= Fadrique Vicente Álvarez de Toledo Osorio y Pimentel =

Fadrique Vicente Álvarez de Toledo Osorio y Pimentel (Madrid, 5 April 1686 - Madrid, 1 November 1753), 9th Marquis of Villafranca del Bierzo, Grandee of Spain, was a Spanish nobleman from the 18th century. He was Mayordomo mayor to King Ferdinand VI and Knight of the Order of the Golden Fleece.

==Biography==
He was the son of José Fadrique Álvarez de Toledo, 8th Marquis of Villafranca del Bierzo, Grandee of Spain, and Catalina de Aragón y Moncada, 8th Duchess of Montalto, Grandee of Spain. In 1727, he succeeded his father as 9th Marquis of Villafranca del Bierzo, 6th Duke of Fernandina, 4th Marquess of Valdueza, 6th Prince of Montalbán and inherited from his mother the titles of 9th Marquis of Los Vélez, 9th Duke of Montalto, 7th Duke of Bivona, 8th Marquis of Molina and 6th Marquis of Martorell.

• _Task prompt_: Resume the biography of the Marquis of Villafranca del Bierzo from the point where it stops.

• _Available data_:
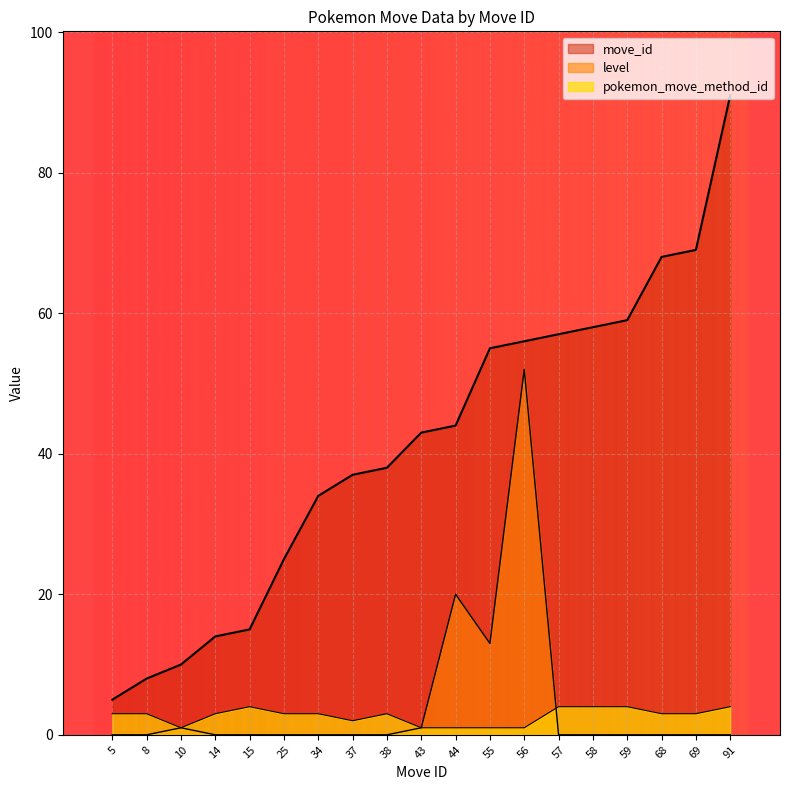

At how many categories does at least one series exceed 13?

16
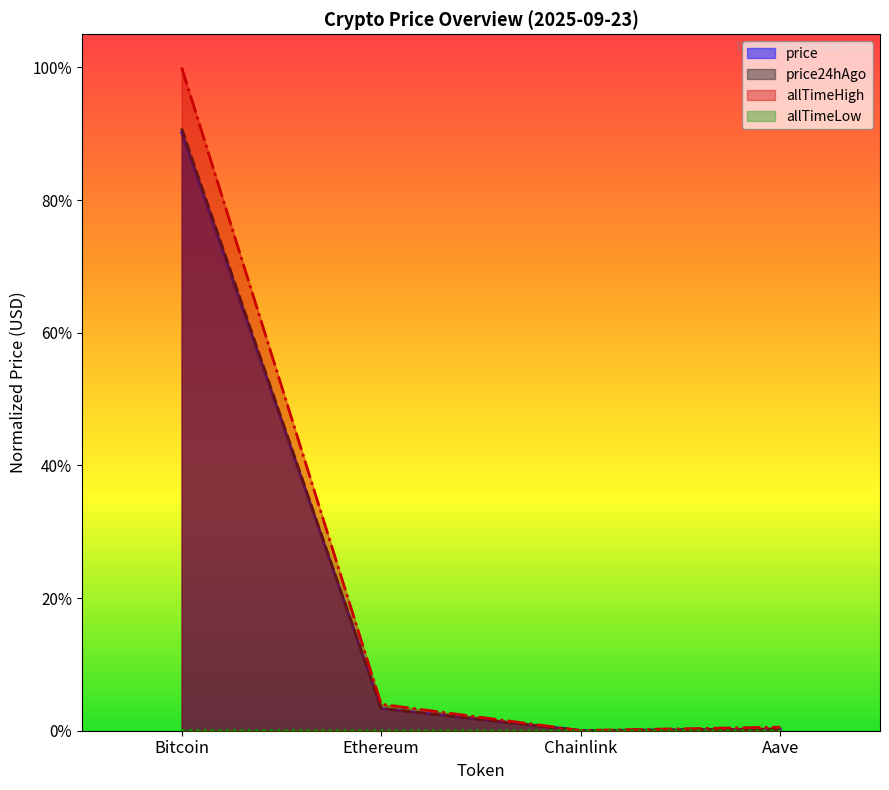

At Bitcoin, list the series in order from smallest to largest.

allTimeLow, price, price24hAgo, allTimeHigh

• _Expected output_:
At court, he was successively Gentleman of the Bedchamber to King Philip V, and then Mayordomo mayor to Queen Maria Anna of Neuburg and Governor of the Royal Stables (until April 1729).
Later he became Mayordomo mayor of King Ferdinand VI from 4 December 1747, until his death. He was awarded the collar of the Order of the Golden Fleece on 12 April 1750.

===Marriage and children===
He married Juana Pérez de Guzmán (1693–1736) in Madrid on 11 November 1713. She was the daughter of Manuel Pérez de Guzmán, 12th Duke of Medina Sidonia, Grandee of Spain, and Luisa María de Silva y Mendoza.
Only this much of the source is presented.